Hysterical Blindness (2002 TV Movie)
7/10
Trite story with magnificent acting
4 September 2002
Warning: Spoilers
DEFINITELY CONTAINS SPOILERS!!!! The acting in this film is EVERYTHING. The story--hey, we've seen (read Every Female equals) blue collar Jersey chics slobber over (read Every Male equals) callous, insensitive, brutish, infantile, chauvinistic males before. But that's just the point. There are no greys in this movie. Characterizations are either black or white. Men are brutes--every single last one of them. Even the character that Ben Gazzara plays never once asks the Gena Rowland's character if she WANTS to move to Florida. He just falls in love with her and wants to move to buy a trailer in Jacksonville. And since every trailer in Jacksonville not only has to have push-outs and a separate stall shower but a wife, it seems as if this is only real reason Gazzara's character wants to form an attachment or have some kind of a relationship with Rowland's character.

Justin Chambers' character falls right in line with all the other males in the script. If it's a male in this movie, it's knuckles are dragging on the ground. Women are to be ignored, but when they push themselves on you, you give in but get them to do what you want them to do. In his case, perform fellatio. It's amazing, however, that he doesn't show up for the food Uma Thurman's character prepares for him a few nights thereafter. After all, what more is there in life than beer, pool, fellatio, and filet mignon (all of which are prepared or placed before you with very little effort). He doesn't show up, however. Obviously this brute has some smarts, knowing that this Jersey chic is really bonkers.

But women fare no better in this black or white world. Juliette Lewis has had a bad marriage and a kid from hell. But all she wants is to jump into bed with the next penis that walks down the street.
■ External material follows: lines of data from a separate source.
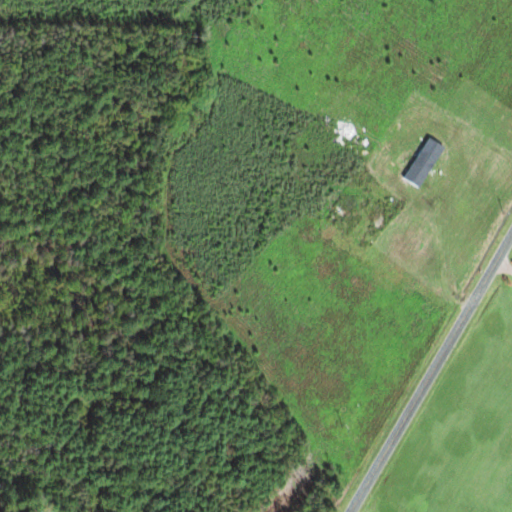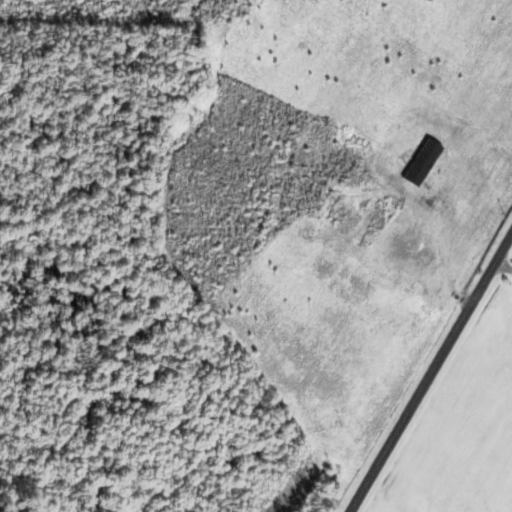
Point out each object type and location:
road: (431, 373)
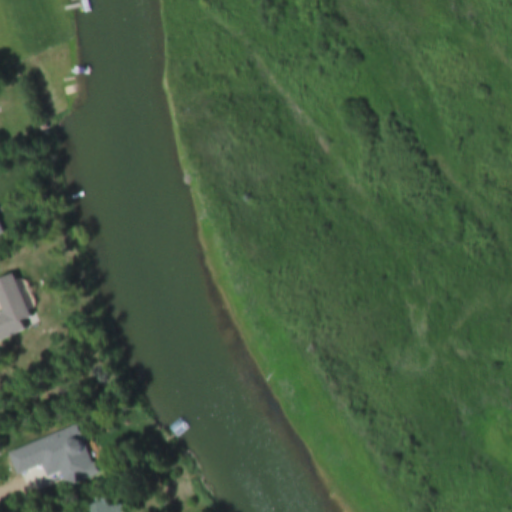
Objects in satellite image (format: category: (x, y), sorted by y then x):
building: (42, 358)
building: (54, 459)
road: (8, 491)
building: (99, 508)
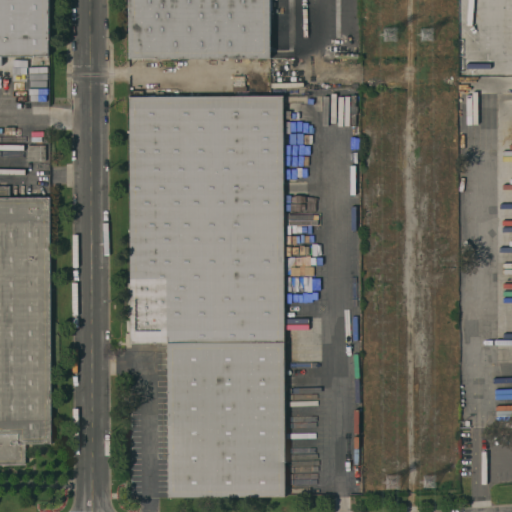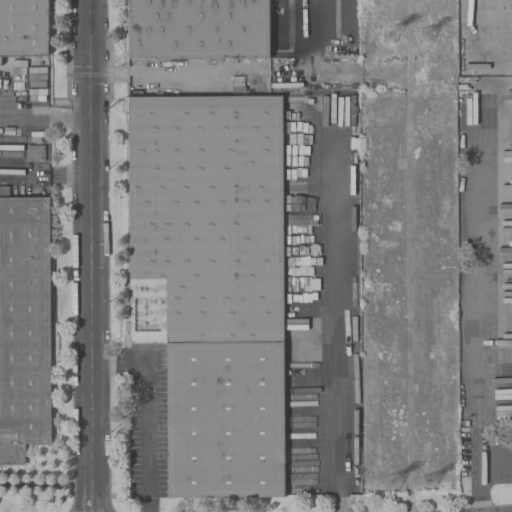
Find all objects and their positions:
road: (313, 26)
building: (24, 28)
building: (24, 29)
building: (197, 29)
building: (199, 30)
power tower: (432, 36)
power tower: (394, 41)
road: (486, 43)
building: (35, 153)
road: (93, 255)
building: (211, 282)
building: (213, 282)
road: (339, 306)
road: (479, 306)
building: (25, 324)
building: (24, 325)
road: (147, 412)
road: (495, 457)
power tower: (436, 478)
power tower: (400, 484)
road: (46, 485)
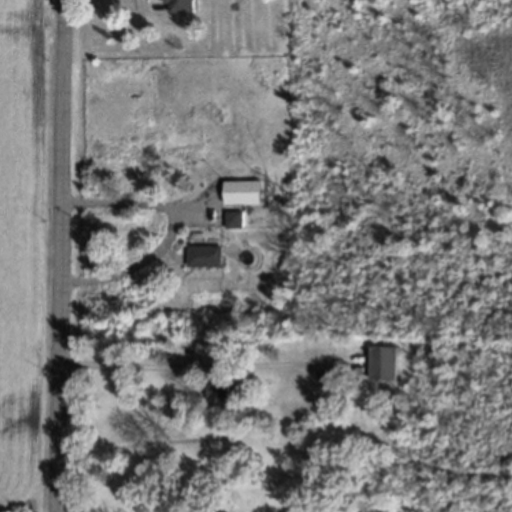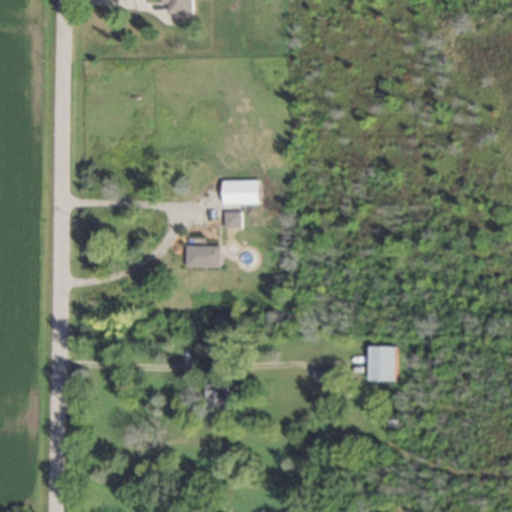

She wants the bartender so bad at their local watering hole. But he seems to be no better than the other apes swinging through the streets of Bayonne (or whatever North Jersey city the story takes place in: locale is unimportant here--all cities in North Jersey are the same, all connected by the Pulaski Skyway).

Uma Thurman's character is pathetically miserable. But it's hard to imagine that a woman can be so desperate to let men walk so deliberately, continually and almost self-inflictingly all over her. She creates such a pitiful portrait, but then you sit back and say: HEY! Wake UP!! Which of course she can't.

Because the characters are written so black and white, it's hard to know what to do with this film. It's hard to like a film that makes male viewers with any sensibility angry at the portayals of ALL males as pigs, and makes female viewers with any sensibility angry at the portayals of ALL females as desperate harridans.

The only female who is portrayed with any ounce of sympathy (and I don't mean the viewer pities her) is Gena Rowlands character. She's a beaten individual, quite honestly past her prime, but realistic in her view of herself and the world. She is the only person who takes life cautiously. When Ben Gazzara's character asks her to move to Florida, while it's obvious she's interested, she tells him "I'll have to look up Jacksonville on the internet." Way to go!! Finally, an ounce of sense, an individual thinking with his or her head, and not simply with one's loins. For not only the men are guilty of loin-logic in this flick. Ben Gazzara's character seems too old to think that way. He's working on a comfortable retirement, and in need of a wife to complete the image, that's all. But everyone else is desperate to mate.

On a higher level, in any slice-of-life drama, there are bound to be liberties taken with portrayals and types of characters selected to tell the story. So the thing to do with this film, it seems, is to put everything in the background and watch the actors portray some really sad people in a very sad environment.